Bucky the Elf kept his mouth shut about his feud with the Elf on the Shelf. Two girls showed up with their skinny elves in glass jars. Their mom explained that elves on shelves can’t be touched by kids or they lose their magic.
Nobody told Santa to make their kids cry, which allegedly is a thing now, for the photos that result.
Friends stopped by with their kids and grandkids. Christmas music played in the background. Holiday movies ran silently on the televisions.
All the scene needed to be complete was a light coating of snow outside. Come to think of it, no on the snow. It was nice just the way it was. Relaxing even, which we all need more of this time of year.
“We had a lot of fun, too,” Jamie Legner Mueller said.
The reviews on Facebook were pretty good.

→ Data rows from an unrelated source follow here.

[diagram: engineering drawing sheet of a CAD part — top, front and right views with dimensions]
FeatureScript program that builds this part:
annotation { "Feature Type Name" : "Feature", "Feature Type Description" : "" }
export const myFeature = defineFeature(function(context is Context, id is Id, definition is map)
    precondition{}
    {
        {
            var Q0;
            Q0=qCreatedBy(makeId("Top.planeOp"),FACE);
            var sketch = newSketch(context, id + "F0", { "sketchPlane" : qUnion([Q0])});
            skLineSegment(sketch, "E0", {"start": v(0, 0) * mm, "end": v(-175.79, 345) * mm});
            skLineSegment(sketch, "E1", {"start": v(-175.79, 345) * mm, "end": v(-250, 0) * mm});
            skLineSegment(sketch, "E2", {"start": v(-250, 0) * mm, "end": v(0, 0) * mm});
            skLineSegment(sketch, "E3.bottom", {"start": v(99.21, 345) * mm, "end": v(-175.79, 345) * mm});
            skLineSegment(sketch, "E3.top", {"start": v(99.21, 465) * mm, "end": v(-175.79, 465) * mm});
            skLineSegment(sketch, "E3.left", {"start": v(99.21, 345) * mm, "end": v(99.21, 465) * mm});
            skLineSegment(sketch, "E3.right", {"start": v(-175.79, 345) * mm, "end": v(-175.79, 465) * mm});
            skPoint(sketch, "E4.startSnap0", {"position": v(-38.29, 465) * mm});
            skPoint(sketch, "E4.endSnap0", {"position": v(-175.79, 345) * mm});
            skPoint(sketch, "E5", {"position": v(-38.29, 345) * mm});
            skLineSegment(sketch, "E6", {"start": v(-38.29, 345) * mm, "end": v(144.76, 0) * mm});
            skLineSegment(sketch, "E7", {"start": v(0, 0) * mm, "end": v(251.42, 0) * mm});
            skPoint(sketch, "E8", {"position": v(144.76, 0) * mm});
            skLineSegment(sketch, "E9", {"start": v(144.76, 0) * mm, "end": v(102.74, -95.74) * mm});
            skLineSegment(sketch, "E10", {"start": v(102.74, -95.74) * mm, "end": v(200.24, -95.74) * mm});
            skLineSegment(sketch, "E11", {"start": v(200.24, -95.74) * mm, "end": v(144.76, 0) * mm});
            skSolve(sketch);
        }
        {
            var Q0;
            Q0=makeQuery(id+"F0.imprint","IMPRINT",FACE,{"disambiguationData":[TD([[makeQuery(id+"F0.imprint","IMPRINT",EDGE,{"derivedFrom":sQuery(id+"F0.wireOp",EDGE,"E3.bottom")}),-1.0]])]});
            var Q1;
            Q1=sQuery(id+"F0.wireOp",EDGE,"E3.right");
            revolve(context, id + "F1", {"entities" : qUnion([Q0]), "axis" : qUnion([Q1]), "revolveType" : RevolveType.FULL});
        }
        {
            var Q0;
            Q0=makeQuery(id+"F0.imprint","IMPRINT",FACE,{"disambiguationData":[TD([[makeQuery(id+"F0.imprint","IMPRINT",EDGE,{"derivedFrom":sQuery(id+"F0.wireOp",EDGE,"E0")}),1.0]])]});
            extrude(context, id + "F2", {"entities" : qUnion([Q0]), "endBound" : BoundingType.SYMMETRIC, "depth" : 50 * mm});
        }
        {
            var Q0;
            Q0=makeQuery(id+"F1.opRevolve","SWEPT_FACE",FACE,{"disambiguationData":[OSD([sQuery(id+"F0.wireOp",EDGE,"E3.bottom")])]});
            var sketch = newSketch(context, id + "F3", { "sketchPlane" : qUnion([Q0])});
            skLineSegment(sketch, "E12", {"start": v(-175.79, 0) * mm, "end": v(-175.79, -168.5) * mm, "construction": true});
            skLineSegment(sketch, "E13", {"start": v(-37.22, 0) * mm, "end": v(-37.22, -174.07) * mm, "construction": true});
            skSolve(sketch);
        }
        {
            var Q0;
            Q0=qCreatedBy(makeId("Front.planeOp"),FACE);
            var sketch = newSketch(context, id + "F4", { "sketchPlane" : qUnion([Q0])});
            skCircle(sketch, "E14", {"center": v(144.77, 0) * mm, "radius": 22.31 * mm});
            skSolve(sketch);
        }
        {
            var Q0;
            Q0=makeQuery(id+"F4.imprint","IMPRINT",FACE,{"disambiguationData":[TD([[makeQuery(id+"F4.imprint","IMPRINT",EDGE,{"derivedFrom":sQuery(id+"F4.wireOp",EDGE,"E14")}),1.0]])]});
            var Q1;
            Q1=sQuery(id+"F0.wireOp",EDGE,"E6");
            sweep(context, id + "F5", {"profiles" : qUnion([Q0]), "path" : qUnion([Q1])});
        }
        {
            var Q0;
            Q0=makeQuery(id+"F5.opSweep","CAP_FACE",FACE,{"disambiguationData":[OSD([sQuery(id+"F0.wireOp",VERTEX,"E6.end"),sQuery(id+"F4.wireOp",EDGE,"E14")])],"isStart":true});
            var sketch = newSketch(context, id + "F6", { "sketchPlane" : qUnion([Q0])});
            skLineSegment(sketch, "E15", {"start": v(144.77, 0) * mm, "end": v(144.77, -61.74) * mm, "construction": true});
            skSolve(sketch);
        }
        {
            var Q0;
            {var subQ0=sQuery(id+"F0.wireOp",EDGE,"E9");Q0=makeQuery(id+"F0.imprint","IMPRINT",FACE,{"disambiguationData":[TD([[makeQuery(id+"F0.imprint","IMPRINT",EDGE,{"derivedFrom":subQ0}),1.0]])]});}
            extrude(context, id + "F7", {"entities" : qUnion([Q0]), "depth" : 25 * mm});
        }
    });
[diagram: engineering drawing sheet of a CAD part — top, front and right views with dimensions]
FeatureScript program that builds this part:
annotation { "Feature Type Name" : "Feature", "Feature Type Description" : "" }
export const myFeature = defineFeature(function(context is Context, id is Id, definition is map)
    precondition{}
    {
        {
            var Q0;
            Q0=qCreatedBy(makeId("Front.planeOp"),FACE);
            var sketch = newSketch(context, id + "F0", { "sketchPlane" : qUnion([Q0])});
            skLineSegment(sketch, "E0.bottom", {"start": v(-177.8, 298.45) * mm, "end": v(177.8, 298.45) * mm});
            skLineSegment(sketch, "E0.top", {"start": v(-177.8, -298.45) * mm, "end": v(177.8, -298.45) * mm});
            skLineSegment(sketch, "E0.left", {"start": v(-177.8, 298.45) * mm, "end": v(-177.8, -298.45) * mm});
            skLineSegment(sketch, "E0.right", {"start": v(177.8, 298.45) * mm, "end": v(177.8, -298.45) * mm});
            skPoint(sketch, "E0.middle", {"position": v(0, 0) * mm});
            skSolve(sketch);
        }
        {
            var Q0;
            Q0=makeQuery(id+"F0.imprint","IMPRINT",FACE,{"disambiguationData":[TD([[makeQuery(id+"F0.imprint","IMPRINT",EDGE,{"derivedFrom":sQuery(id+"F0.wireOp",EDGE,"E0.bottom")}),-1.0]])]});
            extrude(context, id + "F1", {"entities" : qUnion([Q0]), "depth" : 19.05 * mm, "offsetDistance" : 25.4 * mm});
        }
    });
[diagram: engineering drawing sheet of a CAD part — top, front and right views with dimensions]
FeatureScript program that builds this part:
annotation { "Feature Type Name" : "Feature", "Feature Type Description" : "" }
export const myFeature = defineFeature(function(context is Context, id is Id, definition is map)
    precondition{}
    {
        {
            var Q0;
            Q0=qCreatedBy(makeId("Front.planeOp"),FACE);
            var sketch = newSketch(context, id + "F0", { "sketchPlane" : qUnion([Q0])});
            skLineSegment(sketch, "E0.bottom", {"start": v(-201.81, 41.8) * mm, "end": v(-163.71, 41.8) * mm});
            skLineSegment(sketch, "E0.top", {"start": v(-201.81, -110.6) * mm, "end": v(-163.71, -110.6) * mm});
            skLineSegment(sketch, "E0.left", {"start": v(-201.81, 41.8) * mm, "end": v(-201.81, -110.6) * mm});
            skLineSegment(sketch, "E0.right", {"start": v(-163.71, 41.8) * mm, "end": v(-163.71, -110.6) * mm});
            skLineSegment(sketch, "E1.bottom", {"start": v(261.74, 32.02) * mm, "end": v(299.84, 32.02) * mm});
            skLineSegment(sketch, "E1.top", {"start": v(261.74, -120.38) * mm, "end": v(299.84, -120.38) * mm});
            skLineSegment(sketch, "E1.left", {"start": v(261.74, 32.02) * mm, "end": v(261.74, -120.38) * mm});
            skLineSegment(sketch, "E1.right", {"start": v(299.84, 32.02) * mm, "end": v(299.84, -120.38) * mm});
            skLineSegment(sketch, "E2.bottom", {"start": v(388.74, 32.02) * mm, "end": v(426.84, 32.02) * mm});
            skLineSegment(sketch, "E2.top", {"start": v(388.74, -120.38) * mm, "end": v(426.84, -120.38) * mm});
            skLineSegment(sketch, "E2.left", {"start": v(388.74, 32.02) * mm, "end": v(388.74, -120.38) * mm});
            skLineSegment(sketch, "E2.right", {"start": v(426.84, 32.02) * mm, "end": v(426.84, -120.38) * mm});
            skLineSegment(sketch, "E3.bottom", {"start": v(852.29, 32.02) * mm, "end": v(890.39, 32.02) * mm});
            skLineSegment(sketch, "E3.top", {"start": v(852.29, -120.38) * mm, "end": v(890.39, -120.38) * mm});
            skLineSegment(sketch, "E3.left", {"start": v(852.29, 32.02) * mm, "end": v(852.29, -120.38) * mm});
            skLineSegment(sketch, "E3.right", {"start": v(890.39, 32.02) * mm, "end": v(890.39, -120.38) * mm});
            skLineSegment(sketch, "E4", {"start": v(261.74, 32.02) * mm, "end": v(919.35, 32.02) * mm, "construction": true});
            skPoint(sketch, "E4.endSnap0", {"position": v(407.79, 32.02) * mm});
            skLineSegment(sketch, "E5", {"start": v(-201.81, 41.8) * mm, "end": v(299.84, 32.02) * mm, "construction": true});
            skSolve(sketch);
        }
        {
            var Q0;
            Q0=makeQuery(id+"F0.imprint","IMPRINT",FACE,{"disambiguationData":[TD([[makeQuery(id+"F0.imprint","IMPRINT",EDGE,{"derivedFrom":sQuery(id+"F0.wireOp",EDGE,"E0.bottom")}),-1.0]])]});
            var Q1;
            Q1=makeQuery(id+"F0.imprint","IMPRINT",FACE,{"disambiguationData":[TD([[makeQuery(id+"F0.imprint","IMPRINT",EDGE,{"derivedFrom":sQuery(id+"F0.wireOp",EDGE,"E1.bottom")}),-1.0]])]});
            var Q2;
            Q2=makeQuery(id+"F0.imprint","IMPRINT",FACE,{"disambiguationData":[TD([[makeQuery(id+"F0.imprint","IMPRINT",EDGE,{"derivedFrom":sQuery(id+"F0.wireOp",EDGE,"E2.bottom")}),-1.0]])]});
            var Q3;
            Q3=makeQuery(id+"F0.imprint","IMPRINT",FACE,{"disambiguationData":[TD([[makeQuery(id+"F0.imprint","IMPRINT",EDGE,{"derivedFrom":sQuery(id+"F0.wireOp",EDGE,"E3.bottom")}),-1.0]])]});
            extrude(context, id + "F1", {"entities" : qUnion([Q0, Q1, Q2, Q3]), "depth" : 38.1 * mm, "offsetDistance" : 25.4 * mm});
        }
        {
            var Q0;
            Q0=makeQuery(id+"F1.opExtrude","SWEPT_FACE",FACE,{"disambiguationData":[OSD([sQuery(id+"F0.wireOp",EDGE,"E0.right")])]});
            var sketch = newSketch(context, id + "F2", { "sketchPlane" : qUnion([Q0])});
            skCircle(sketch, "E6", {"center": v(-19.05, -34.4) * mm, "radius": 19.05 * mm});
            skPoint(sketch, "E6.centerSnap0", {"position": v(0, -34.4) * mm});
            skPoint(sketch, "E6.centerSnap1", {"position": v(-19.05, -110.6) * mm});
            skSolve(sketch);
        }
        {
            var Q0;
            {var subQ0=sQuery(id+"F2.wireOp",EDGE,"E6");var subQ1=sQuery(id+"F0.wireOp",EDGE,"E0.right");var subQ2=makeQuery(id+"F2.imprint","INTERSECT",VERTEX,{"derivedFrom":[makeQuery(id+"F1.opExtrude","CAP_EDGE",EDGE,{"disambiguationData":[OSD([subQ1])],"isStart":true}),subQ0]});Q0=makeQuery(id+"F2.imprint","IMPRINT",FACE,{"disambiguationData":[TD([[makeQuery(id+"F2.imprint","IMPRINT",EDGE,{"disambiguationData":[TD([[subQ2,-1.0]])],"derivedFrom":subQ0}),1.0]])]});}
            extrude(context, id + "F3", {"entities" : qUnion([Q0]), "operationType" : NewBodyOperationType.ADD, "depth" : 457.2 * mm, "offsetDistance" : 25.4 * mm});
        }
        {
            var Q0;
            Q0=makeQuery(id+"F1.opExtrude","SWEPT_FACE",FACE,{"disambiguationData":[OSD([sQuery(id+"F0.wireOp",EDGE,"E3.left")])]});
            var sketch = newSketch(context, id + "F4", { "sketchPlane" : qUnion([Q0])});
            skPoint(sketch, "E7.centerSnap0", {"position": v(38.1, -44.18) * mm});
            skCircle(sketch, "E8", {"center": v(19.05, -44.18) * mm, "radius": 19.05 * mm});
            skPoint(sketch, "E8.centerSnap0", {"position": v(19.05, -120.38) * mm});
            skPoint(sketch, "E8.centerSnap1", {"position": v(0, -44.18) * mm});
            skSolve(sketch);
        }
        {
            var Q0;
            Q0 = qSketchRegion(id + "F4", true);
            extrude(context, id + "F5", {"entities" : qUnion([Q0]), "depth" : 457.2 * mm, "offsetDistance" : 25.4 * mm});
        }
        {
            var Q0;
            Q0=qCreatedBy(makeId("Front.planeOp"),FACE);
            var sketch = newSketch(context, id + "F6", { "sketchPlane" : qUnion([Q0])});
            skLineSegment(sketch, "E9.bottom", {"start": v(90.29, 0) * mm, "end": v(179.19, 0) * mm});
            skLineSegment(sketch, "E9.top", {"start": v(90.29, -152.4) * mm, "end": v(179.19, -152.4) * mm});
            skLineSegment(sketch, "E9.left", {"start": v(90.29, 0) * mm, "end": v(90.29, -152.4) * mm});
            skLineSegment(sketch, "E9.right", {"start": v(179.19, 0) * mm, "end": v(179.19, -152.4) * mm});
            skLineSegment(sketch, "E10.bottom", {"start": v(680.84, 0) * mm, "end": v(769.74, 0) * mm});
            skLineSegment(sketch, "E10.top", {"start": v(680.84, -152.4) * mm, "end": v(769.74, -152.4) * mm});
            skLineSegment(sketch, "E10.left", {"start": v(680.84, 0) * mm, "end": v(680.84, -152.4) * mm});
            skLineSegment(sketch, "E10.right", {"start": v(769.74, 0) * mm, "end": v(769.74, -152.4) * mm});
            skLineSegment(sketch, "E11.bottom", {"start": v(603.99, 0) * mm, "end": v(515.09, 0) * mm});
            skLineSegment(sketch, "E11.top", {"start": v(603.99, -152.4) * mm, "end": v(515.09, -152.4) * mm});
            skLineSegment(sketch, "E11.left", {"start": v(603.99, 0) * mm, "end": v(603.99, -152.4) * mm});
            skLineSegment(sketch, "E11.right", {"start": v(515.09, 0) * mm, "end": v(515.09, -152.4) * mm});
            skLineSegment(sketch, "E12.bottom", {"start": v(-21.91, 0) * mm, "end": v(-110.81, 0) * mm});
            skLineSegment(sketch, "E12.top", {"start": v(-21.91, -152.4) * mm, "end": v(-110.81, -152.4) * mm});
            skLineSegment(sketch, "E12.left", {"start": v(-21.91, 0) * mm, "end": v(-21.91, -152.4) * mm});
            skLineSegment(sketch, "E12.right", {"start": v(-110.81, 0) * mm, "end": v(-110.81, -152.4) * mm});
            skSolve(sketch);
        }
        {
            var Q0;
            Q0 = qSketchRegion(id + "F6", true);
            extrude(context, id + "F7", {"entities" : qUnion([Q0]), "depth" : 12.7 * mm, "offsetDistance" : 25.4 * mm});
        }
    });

Irish raconteur/entrepreneur/traveller Shay Clark called his eats the “Best Irish American Breakfast in the Fox Valley, presented by Jonathan Paul (Chef J Paul). Well done Jon.”
AH said, “Rosie’s Santa was very much the superior Santa, I gotta say, as we’re going about the suburbs ranking them.”
TM noted her daughter has been shy around Santa but “finally met a Santa she approves of!”
Full disclosure. I happen to know these three people. But there was no quid pro quo involved in getting them to say positive things. I have nothing to quo about.
Tom and I waited until Sunday afternoon to celebrate our seemingly successful Santa day. For that, we headed to McGaffer’s Saloon in Forest Park to attend Mike Houlihan’s Annual Fundraiser for Hibernian Transmedia, The Hibernian Hooligan Ball.
I wore a Yule-be-styling jacket, paired with my elf hat and a pink golf shirt. Why pink? Why not, especially since it was the third Sunday of Advent. At Santa’s request, I shaved my attempt at a beard down to a goatee for the weekend. I looked like an extra from a Christmas episode of Breaking Bad, Sons of Anarchy or Ozark.
The event spilled out from the pub into two tents. The tent with the band was a tad on the cold side. We braved frostbite to hear the Larkin & Moran Brothers, then the Irish trad fusion group, St. Stephen’s Green, featuring singer Liz Vee.
We stuck around until the end, catching a few Roses of Tralee, some of the Murphy Roche Irish Music Club as well as the comedy stylings of Pat Chase and Bridget McGuire. Everybody sang Happy Birthday to Houli.
Still in Papa Noel mode, next Tom wanted to try a new cajun place in Oak Park. It opened in a spot that once held an Irish bar. Since it didn’t look busy, and it was Sunday, after all, Tom decided to pass.
Instead, we headed back to Rosie’s, where Sunday is industry night for local bar and restaurant workers. Or it means there can be a taco bar. One or more of those.
Since Tom and I both hold Basset certification cards, I guess we’re industrial. And we like Mexican food.
Before we finished our first pints of Guinness topped with Christmas cookies, a rather large tipsy guy ambled in. I thought he might be the son Santa never mentions in public.
A happy drinker, our Big & Tall shop buddy bought a round of shots for the bar and hugged everybody in sight. I heard him exclaim as he drove out of sight, “Happy Christmas to all, and to all a good night.”
Actually, the maudlin mirth-maker rode off with his designated driver, whom he called Rerun. Praise Jesus for this own personal Uber.
Either way, it was very Christmas. And time for Tom and me to head to our respective homes.